§ **Try it**:
Could you repeat the whole listing below exactly as it stands?

Segment Start: Data

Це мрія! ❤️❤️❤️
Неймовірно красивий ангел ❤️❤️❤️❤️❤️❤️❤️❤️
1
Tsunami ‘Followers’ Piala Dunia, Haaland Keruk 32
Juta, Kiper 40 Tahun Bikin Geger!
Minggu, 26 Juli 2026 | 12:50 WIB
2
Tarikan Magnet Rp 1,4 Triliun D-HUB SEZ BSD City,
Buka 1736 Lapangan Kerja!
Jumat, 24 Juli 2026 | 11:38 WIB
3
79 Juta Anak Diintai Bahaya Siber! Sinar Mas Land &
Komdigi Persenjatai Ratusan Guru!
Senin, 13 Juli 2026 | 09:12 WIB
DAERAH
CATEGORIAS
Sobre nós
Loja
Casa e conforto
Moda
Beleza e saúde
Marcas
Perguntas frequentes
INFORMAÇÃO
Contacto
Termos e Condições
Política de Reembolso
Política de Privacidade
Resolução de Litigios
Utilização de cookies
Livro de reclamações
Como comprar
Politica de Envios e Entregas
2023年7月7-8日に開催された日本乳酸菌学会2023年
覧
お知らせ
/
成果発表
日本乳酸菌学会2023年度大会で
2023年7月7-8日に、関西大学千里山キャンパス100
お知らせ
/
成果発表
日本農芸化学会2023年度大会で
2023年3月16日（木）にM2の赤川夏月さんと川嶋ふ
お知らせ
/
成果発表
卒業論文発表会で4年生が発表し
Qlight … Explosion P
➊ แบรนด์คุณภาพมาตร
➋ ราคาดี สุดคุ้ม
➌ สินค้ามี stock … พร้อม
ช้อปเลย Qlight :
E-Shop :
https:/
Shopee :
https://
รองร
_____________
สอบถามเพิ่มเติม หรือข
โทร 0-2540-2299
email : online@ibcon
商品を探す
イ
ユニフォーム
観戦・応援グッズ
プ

Segment End: Data

§ **Answer to this exercise**:
Це мрія! ❤️❤️❤️
Неймовірно красивий ангел ❤️❤️❤️❤️❤️❤️❤️❤️
1
Tsunami ‘Followers’ Piala Dunia, Haaland Keruk 32
Juta, Kiper 40 Tahun Bikin Geger!
Minggu, 26 Juli 2026 | 12:50 WIB
2
Tarikan Magnet Rp 1,4 Triliun D-HUB SEZ BSD City,
Buka 1736 Lapangan Kerja!
Jumat, 24 Juli 2026 | 11:38 WIB
3
79 Juta Anak Diintai Bahaya Siber! Sinar Mas Land &
Komdigi Persenjatai Ratusan Guru!
Senin, 13 Juli 2026 | 09:12 WIB
DAERAH
CATEGORIAS
Sobre nós
Loja
Casa e conforto
Moda
Beleza e saúde
Marcas
Perguntas frequentes
INFORMAÇÃO
Contacto
Termos e Condições
Política de Reembolso
Política de Privacidade
Resolução de Litigios
Utilização de cookies
Livro de reclamações
Como comprar
Politica de Envios e Entregas
2023年7月7-8日に開催された日本乳酸菌学会2023年
覧
お知らせ
/
成果発表
日本乳酸菌学会2023年度大会で
2023年7月7-8日に、関西大学千里山キャンパス100
お知らせ
/
成果発表
日本農芸化学会2023年度大会で
2023年3月16日（木）にM2の赤川夏月さんと川嶋ふ
お知らせ
/
成果発表
卒業論文発表会で4年生が発表し
Qlight … Explosion P
➊ แบรนด์คุณภาพมาตร
➋ ราคาดี สุดคุ้ม
➌ สินค้ามี stock … พร้อม
ช้อปเลย Qlight :
E-Shop :
https:/
Shopee :
https://
รองร
_____________
สอบถามเพิ่มเติม หรือข
โทร 0-2540-2299
email : online@ibcon
商品を探す
イ
ユニフォーム
観戦・応援グッズ
プ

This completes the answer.